→ **What the task requires**:
Return all lines in the data where the string "SQUARE" can be found.

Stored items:
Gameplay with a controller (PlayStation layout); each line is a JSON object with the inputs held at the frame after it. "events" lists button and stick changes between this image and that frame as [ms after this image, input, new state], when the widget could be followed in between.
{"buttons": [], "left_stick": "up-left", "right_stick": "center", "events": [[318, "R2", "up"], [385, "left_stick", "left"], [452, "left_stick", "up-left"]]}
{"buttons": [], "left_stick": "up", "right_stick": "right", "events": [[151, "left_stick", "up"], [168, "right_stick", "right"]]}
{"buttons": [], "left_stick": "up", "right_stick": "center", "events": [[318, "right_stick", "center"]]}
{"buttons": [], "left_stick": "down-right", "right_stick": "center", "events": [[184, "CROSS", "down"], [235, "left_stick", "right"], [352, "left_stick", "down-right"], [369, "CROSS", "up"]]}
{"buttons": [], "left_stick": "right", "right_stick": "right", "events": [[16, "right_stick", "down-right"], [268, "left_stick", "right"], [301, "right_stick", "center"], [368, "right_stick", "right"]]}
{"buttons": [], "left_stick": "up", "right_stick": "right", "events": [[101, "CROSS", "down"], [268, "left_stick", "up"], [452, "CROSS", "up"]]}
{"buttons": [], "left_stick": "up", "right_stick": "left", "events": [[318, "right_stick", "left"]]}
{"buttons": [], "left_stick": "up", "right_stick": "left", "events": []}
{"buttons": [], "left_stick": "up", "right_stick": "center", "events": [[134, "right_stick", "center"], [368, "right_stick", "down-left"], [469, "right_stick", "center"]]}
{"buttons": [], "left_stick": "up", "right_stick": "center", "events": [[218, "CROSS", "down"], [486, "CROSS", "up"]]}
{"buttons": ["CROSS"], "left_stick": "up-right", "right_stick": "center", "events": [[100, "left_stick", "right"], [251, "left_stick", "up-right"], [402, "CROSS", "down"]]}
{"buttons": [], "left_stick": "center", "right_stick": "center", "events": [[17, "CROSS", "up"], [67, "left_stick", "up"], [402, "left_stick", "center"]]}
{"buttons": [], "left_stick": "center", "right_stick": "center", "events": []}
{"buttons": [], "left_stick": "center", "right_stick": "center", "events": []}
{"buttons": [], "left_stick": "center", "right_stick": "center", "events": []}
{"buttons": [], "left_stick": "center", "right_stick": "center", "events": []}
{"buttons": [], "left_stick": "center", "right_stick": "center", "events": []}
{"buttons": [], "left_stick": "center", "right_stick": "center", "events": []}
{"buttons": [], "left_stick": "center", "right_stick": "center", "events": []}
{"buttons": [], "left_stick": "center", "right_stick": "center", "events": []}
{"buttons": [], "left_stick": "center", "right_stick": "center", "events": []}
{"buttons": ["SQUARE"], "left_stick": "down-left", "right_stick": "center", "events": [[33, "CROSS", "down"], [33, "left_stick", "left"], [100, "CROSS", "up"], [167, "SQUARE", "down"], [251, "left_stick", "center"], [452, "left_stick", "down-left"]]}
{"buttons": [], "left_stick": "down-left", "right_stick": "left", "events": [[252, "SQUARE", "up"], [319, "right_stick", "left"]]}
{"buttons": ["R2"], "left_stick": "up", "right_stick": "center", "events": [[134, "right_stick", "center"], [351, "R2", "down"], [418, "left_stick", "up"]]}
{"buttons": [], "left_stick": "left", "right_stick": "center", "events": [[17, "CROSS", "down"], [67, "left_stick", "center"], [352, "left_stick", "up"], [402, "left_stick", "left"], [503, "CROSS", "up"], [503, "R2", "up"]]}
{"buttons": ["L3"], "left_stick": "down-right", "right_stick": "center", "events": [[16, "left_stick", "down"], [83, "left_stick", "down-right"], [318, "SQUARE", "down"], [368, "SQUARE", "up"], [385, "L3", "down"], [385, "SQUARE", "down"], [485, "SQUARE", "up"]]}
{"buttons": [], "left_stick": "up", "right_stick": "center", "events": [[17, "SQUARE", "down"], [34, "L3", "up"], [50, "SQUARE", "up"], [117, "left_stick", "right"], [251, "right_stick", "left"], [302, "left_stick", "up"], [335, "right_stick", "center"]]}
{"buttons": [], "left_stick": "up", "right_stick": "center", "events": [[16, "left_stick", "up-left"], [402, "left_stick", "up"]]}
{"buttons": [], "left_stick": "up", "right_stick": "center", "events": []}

→ **Exercise result**:
{"buttons": ["SQUARE"], "left_stick": "down-left", "right_stick": "center", "events": [[33, "CROSS", "down"], [33, "left_stick", "left"], [100, "CROSS", "up"], [167, "SQUARE", "down"], [251, "left_stick", "center"], [452, "left_stick", "down-left"]]}
{"buttons": [], "left_stick": "down-left", "right_stick": "left", "events": [[252, "SQUARE", "up"], [319, "right_stick", "left"]]}
{"buttons": ["L3"], "left_stick": "down-right", "right_stick": "center", "events": [[16, "left_stick", "down"], [83, "left_stick", "down-right"], [318, "SQUARE", "down"], [368, "SQUARE", "up"], [385, "L3", "down"], [385, "SQUARE", "down"], [485, "SQUARE", "up"]]}
{"buttons": [], "left_stick": "up", "right_stick": "center", "events": [[17, "SQUARE", "down"], [34, "L3", "up"], [50, "SQUARE", "up"], [117, "left_stick", "right"], [251, "right_stick", "left"], [302, "left_stick", "up"], [335, "right_stick", "center"]]}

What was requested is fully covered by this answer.